WHAT TO DO
Transcribe each line below without altering anything.

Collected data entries
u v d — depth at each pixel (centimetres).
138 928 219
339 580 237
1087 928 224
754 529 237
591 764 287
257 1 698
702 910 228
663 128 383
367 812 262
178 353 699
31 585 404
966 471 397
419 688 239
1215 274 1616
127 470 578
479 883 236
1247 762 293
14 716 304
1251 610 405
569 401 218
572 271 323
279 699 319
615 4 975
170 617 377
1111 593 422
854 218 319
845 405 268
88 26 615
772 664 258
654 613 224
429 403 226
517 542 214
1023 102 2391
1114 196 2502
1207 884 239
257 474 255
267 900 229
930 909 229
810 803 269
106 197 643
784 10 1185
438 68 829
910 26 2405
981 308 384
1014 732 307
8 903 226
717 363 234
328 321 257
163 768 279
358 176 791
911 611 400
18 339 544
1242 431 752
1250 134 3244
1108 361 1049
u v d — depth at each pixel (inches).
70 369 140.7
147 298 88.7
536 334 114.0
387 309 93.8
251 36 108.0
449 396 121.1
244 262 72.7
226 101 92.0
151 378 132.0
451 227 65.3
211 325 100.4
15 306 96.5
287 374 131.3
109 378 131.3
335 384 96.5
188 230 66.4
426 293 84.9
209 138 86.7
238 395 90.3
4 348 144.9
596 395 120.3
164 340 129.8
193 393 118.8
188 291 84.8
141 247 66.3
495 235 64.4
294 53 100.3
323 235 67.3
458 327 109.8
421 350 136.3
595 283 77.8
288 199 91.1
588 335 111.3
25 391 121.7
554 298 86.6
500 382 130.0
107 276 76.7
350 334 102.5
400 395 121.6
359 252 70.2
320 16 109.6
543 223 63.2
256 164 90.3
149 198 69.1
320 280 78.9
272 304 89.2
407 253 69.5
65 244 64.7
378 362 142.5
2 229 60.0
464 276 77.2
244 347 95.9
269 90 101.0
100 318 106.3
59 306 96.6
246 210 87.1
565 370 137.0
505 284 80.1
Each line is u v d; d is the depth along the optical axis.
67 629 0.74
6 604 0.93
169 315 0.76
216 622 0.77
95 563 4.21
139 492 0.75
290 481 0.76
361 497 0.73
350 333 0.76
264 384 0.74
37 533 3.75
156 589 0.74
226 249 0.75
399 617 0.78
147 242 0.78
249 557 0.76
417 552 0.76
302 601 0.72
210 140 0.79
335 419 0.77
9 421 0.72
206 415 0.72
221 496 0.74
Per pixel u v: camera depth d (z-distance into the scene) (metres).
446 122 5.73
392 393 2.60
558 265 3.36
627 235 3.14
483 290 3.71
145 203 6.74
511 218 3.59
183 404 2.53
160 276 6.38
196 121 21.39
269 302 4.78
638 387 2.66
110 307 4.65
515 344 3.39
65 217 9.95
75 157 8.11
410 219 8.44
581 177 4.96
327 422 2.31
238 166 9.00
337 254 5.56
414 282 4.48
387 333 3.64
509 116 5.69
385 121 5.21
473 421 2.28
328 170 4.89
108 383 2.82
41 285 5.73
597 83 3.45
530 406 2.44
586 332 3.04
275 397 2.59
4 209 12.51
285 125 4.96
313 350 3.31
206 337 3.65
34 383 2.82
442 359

EXERCISE OUTPUT
u v d — depth at each pixel (centimetres).
138 928 219
339 580 237
1087 928 224
754 529 237
591 764 287
257 1 698
702 910 228
663 128 383
367 812 262
178 353 699
31 585 404
966 471 397
419 688 239
1215 274 1616
127 470 578
479 883 236
1247 762 293
14 716 304
1251 610 405
569 401 218
572 271 323
279 699 319
615 4 975
170 617 377
1111 593 422
854 218 319
845 405 268
88 26 615
772 664 258
654 613 224
429 403 226
517 542 214
1023 102 2391
1114 196 2502
1207 884 239
257 474 255
267 900 229
930 909 229
810 803 269
106 197 643
784 10 1185
438 68 829
910 26 2405
981 308 384
1014 732 307
8 903 226
717 363 234
328 321 257
163 768 279
358 176 791
911 611 400
18 339 544
1242 431 752
1250 134 3244
1108 361 1049
u v d — depth at each pixel (inches).
70 369 140.7
147 298 88.7
536 334 114.0
387 309 93.8
251 36 108.0
449 396 121.1
244 262 72.7
226 101 92.0
151 378 132.0
451 227 65.3
211 325 100.4
15 306 96.5
287 374 131.3
109 378 131.3
335 384 96.5
188 230 66.4
426 293 84.9
209 138 86.7
238 395 90.3
4 348 144.9
596 395 120.3
164 340 129.8
193 393 118.8
188 291 84.8
141 247 66.3
495 235 64.4
294 53 100.3
323 235 67.3
458 327 109.8
421 350 136.3
595 283 77.8
288 199 91.1
588 335 111.3
25 391 121.7
554 298 86.6
500 382 130.0
107 276 76.7
350 334 102.5
400 395 121.6
359 252 70.2
320 16 109.6
543 223 63.2
256 164 90.3
149 198 69.1
320 280 78.9
272 304 89.2
407 253 69.5
65 244 64.7
378 362 142.5
2 229 60.0
464 276 77.2
244 347 95.9
269 90 101.0
100 318 106.3
59 306 96.6
246 210 87.1
565 370 137.0
505 284 80.1
Each line is u v d; d is the depth along the optical axis.
67 629 0.74
6 604 0.93
169 315 0.76
216 622 0.77
95 563 4.21
139 492 0.75
290 481 0.76
361 497 0.73
350 333 0.76
264 384 0.74
37 533 3.75
156 589 0.74
226 249 0.75
399 617 0.78
147 242 0.78
249 557 0.76
417 552 0.76
302 601 0.72
210 140 0.79
335 419 0.77
9 421 0.72
206 415 0.72
221 496 0.74
Per pixel u v: camera depth d (z-distance into the scene) (metres).
446 122 5.73
392 393 2.60
558 265 3.36
627 235 3.14
483 290 3.71
145 203 6.74
511 218 3.59
183 404 2.53
160 276 6.38
196 121 21.39
269 302 4.78
638 387 2.66
110 307 4.65
515 344 3.39
65 217 9.95
75 157 8.11
410 219 8.44
581 177 4.96
327 422 2.31
238 166 9.00
337 254 5.56
414 282 4.48
387 333 3.64
509 116 5.69
385 121 5.21
473 421 2.28
328 170 4.89
108 383 2.82
41 285 5.73
597 83 3.45
530 406 2.44
586 332 3.04
275 397 2.59
4 209 12.51
285 125 4.96
313 350 3.31
206 337 3.65
34 383 2.82
442 359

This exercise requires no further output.